V – THE SKILLS OF THE PERSONNEL
The personnel who are entrusted with the future and support of young people must have the necessary qualifications in the fields of vocational training, specialized teaching, social work and psychology. It is highly recommended to set up multi-disciplinary teams which are coherent both in terms of quantity and quality. Considering the rapid evolution of jobs, the economic environment and the orientations given to policies for the insertion of young people, special attention must be paid to several points when providing training to agents: - knowledge of young people and their relationship with training and work - mastery of the different processes of insertion - work methods used in internal teams and in cooperation with external services The means employed by the organization must include a training plan in these fields.

VI - THE DIVERSITY OF THE MEANS OF INSERTION
The diversity of the situations of young people, the rapid evolution of their aspirations and behaviour require a high level of adaptability in the responses proposed.

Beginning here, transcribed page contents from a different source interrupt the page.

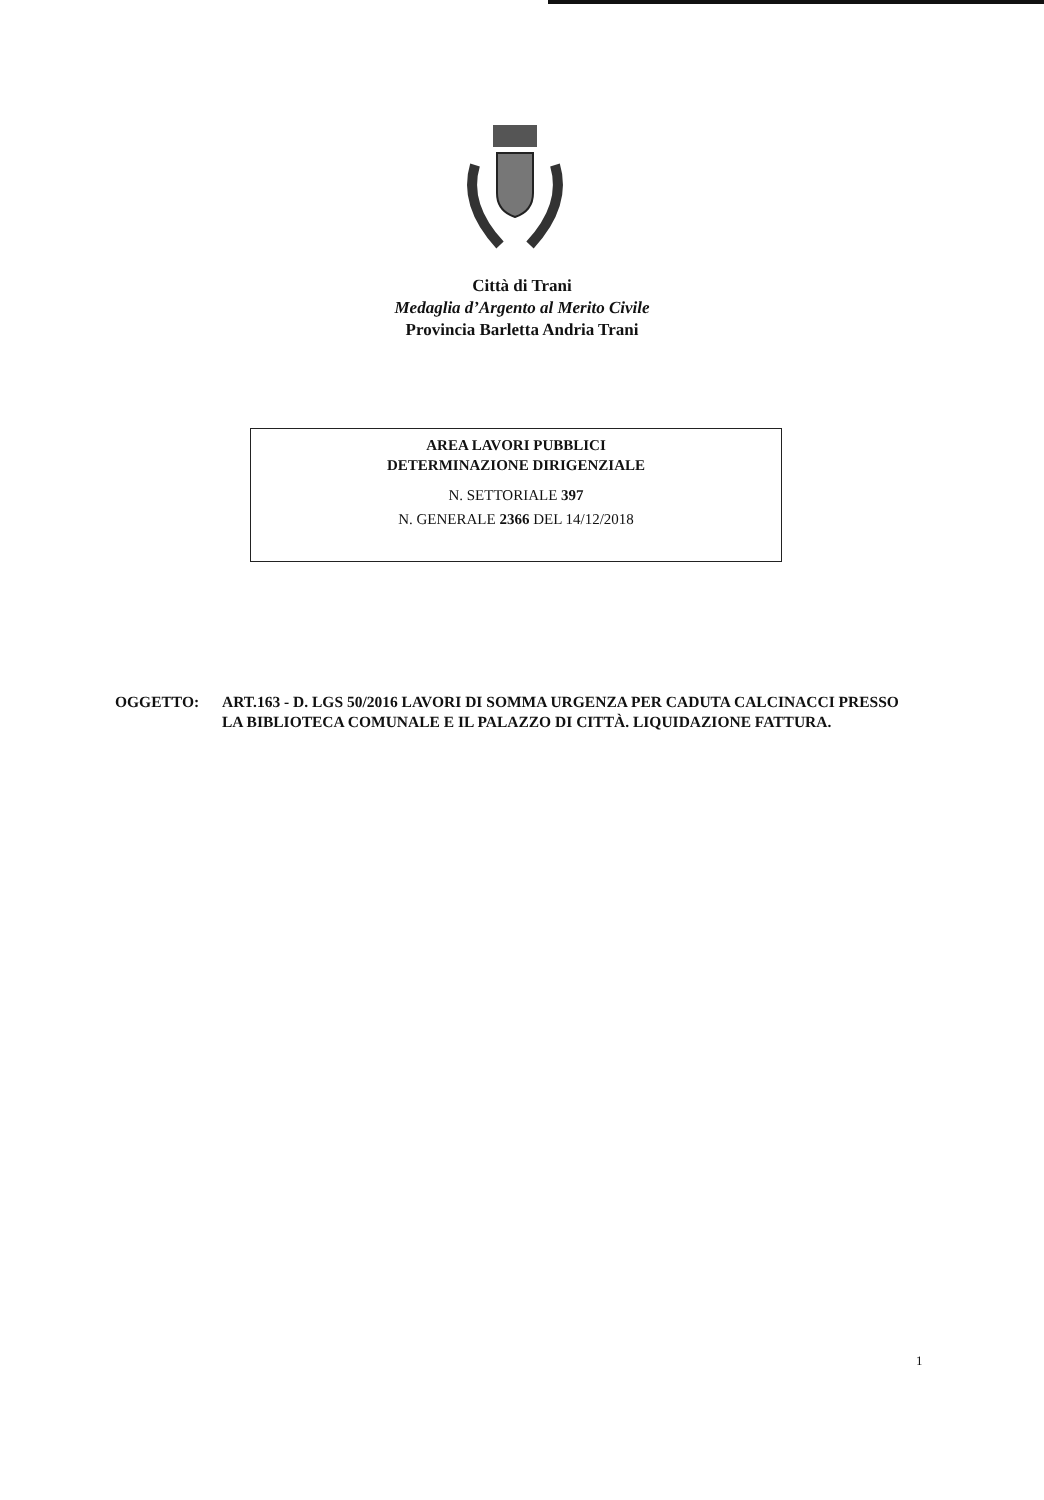Città di Trani
Medaglia d’Argento al Merito Civile
Provincia Barletta Andria Trani
AREA LAVORI PUBBLICI
DETERMINAZIONE DIRIGENZIALE
N. SETTORIALE 397
N. GENERALE 2366 DEL 14/12/2018
OGGETTO: ART.163 - D. LGS 50/2016 LAVORI DI SOMMA URGENZA PER CADUTA CALCINACCI PRESSO LA BIBLIOTECA COMUNALE E IL PALAZZO DI CITTÀ. LIQUIDAZIONE FATTURA.
1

This is partly found in the diversity of the means and services of insertion that are offered, which, based on the principle of individualization, must include: - self-documenting - sequences of mobilization and construction of the professional project - sequences of vocational training - work experience in companies - information on one's rights - individualized support of the young person - guidance towards medical and social services These means and services are provided either directly or by other organizations. In the latter case, agreements should be drawn up in order to guarantee young people access to them.

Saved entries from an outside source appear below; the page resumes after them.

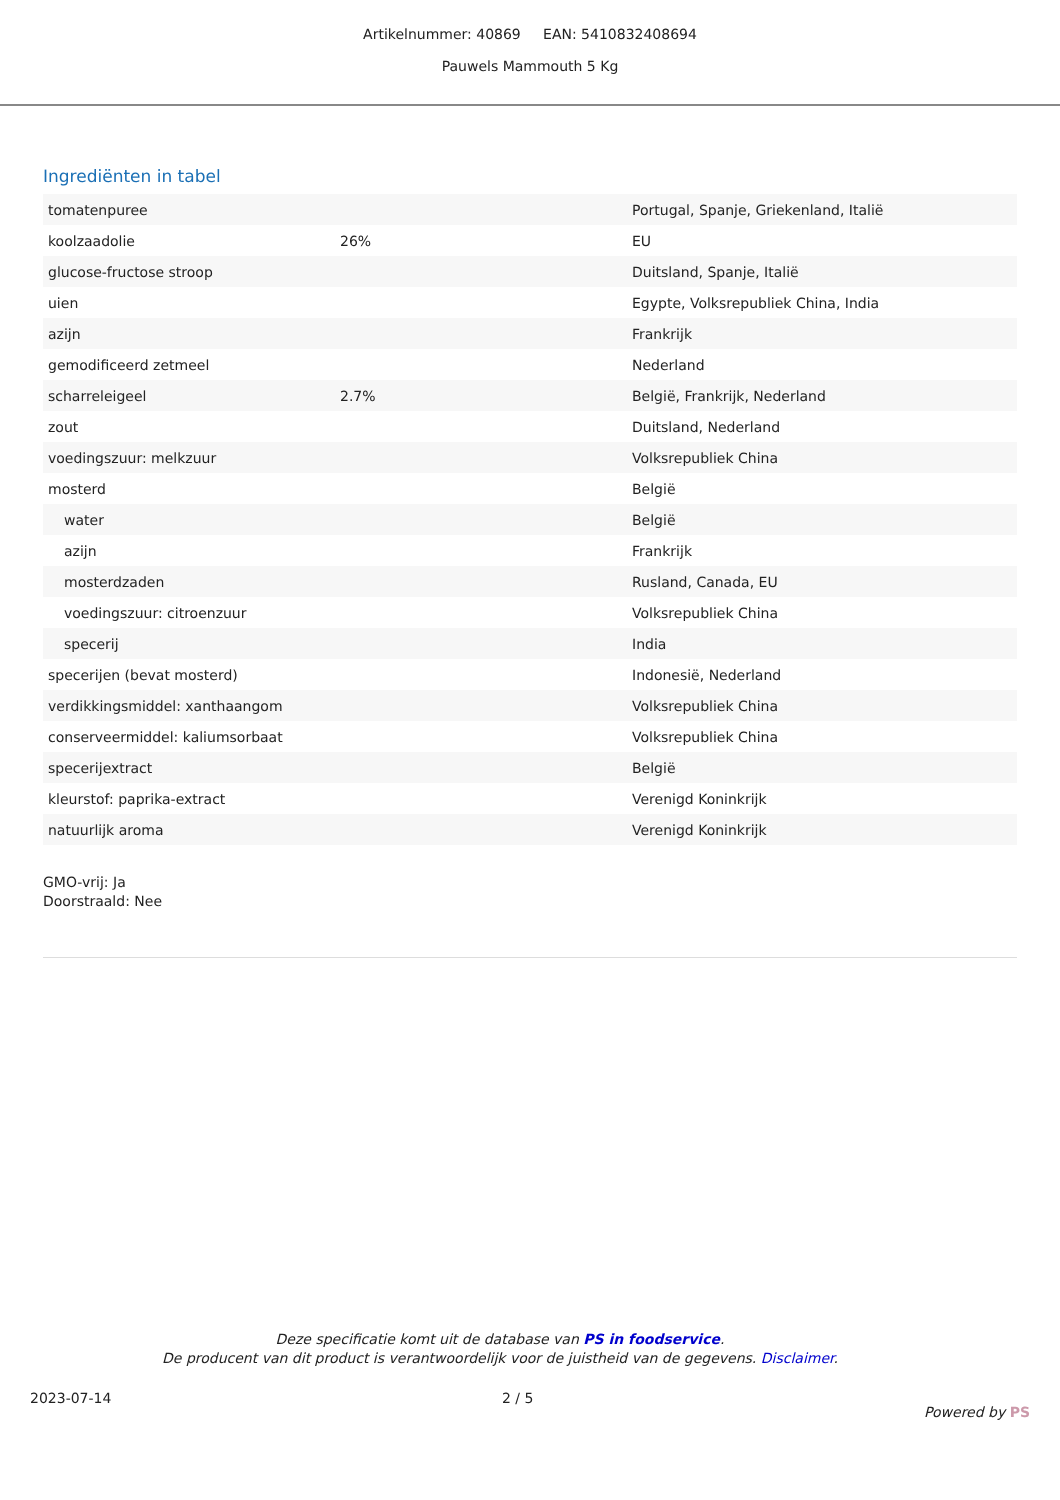Artikelnummer: 40869 EAN: 5410832408694
Pauwels Mammouth 5 Kg
Ingrediënten in tabel
| tomatenpuree | | Portugal, Spanje, Griekenland, Italië |
| koolzaadolie | 26% | EU |
| glucose-fructose stroop | | Duitsland, Spanje, Italië |
| uien | | Egypte, Volksrepubliek China, India |
| azijn | | Frankrijk |
| gemodificeerd zetmeel | | Nederland |
| scharreleigeel | 2.7% | België, Frankrijk, Nederland |
| zout | | Duitsland, Nederland |
| voedingszuur: melkzuur | | Volksrepubliek China |
| mosterd | | België |
| water | | België |
| azijn | | Frankrijk |
| mosterdzaden | | Rusland, Canada, EU |
| voedingszuur: citroenzuur | | Volksrepubliek China |
| specerij | | India |
| specerijen (bevat mosterd) | | Indonesië, Nederland |
| verdikkingsmiddel: xanthaangom | | Volksrepubliek China |
| conserveermiddel: kaliumsorbaat | | Volksrepubliek China |
| specerijextract | | België |
| kleurstof: paprika-extract | | Verenigd Koninkrijk |
| natuurlijk aroma | | Verenigd Koninkrijk |
GMO-vrij: Ja
Doorstraald: Nee
Deze specificatie komt uit de database van PS in foodservice.
De producent van dit product is verantwoordelijk voor de juistheid van de gegevens. Disclaimer.
2023-07-14 2 / 5 Powered by PS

VII - METHODS OF FINANCING
Public financing is used for the insertion of young people and, depending on the country, comes from several sources: the state, local authorities and the European Social Fund. It is essential that the organizations have stable and homogeneous financing at their disposal for their everyday operating costs. They may also find funds which support particular projects or partnerships.

VIII - EVALUATION
Insertion organizations have developed means of evaluating the progression of young people in the insertion programme. They draw up reports, individual evaluations, recognition of acquired knowledge and skills for the young people. But, the assessment of the organization, the programmes and the results obtained also deserves to be considered as one of the main aspects of insertion policies. Organizations should carry out an annual assessment of their action by measuring the quality of their different component parts:

- the functioning of political and technical executive bodies
- the objectives assigned to the organization
- reception, guidance and individualized support
- vocational training provided or made accessible
- development of partnerships - material and human means
- results in terms of jobs, qualifications and rendering the young people economically and socially autonomous
In order to achieve this, they must provide themselves with a specific entity, with a method and with the assistance of a specialized organization.